Astou Ndiaye-Diatta

Personal information
- Born: November 5, 1973 (age 52) Kaolack, Senegal
- Listed height: 6 ft 3 in (1.91 m)
- Listed weight: 182 lb (83 kg)

Career information
- College: SNU (1993–1997)
- WNBA draft: 1999: 4th round, 41st overall pick
- Drafted by: Detroit Shock
- Playing career: 1997–2007
- Position: Center

Career history
- 1997–1998: Seattle Reign
- 1999–2003: Detroit Shock
- 2004: Indiana Fever
- 2006: Houston Comets
- 2007: Seattle Storm
- Stats at Basketball Reference

= Astou Ndiaye-Diatta =

Senegalese basketball player (born 1973)

Astou Ndiaye-Diatta (born 5 November 1973) is a Senegalese former women's basketball player. She is currently an assistant coach at Utah State University in the United States.

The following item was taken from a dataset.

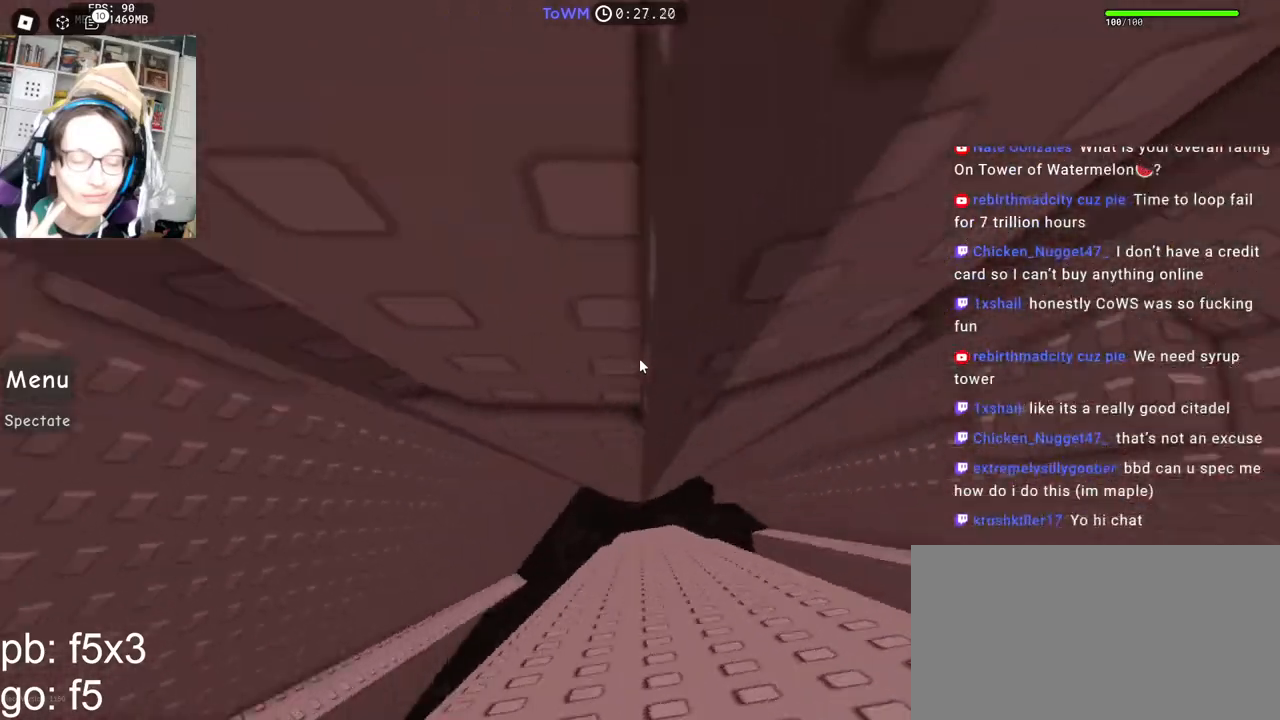
{"keys": ["w"], "mouse": ["right"], "events": [[167, "d", "up"]]}
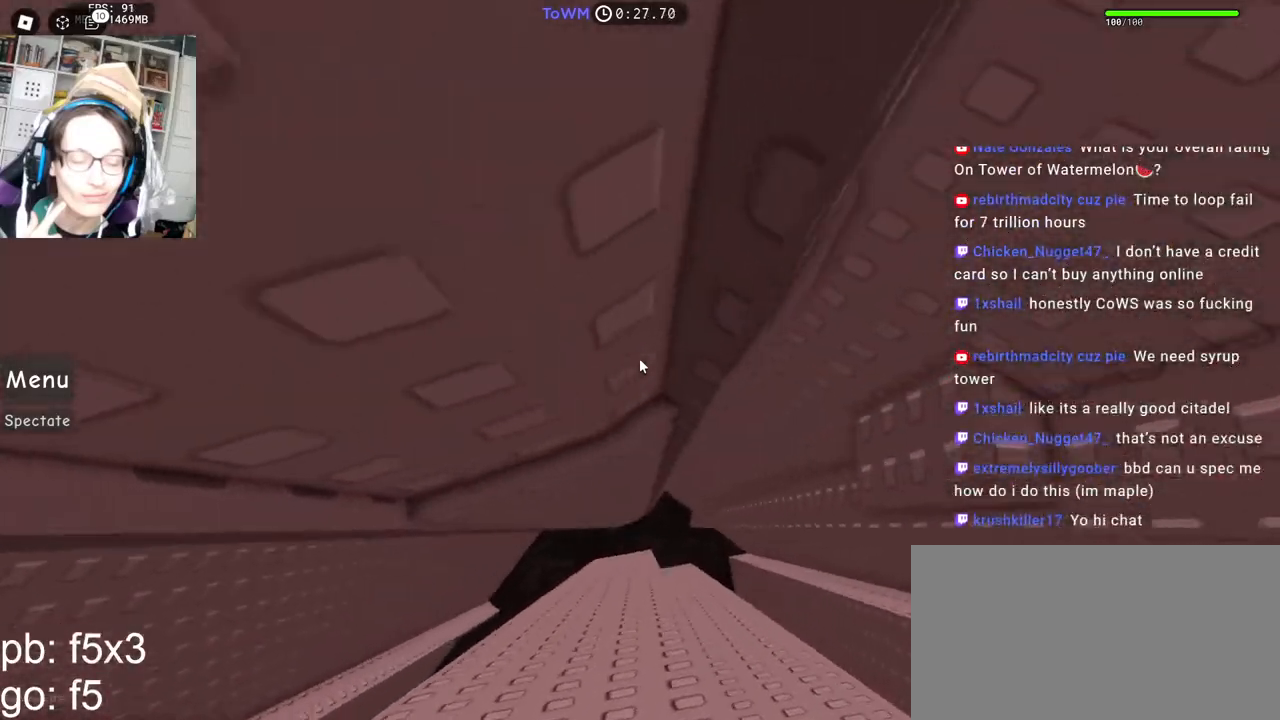
{"keys": ["d", "w"], "mouse": ["right"], "events": [[33, "d", "down"]]}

A 1997 cum laude graduate of Southern Nazarene University, she was selected by the Detroit Shock in the Women's National Basketball Association during its 1999 draft in the second round and was the 22nd pick overall. She spent five seasons with the Shock, before spending the 2004 season with the Indiana Fever, the 2006 season with the Houston Comets, and the 2007 season with the Seattle Storm.

In July 2008, she was named as an assistant coach at Utah State University.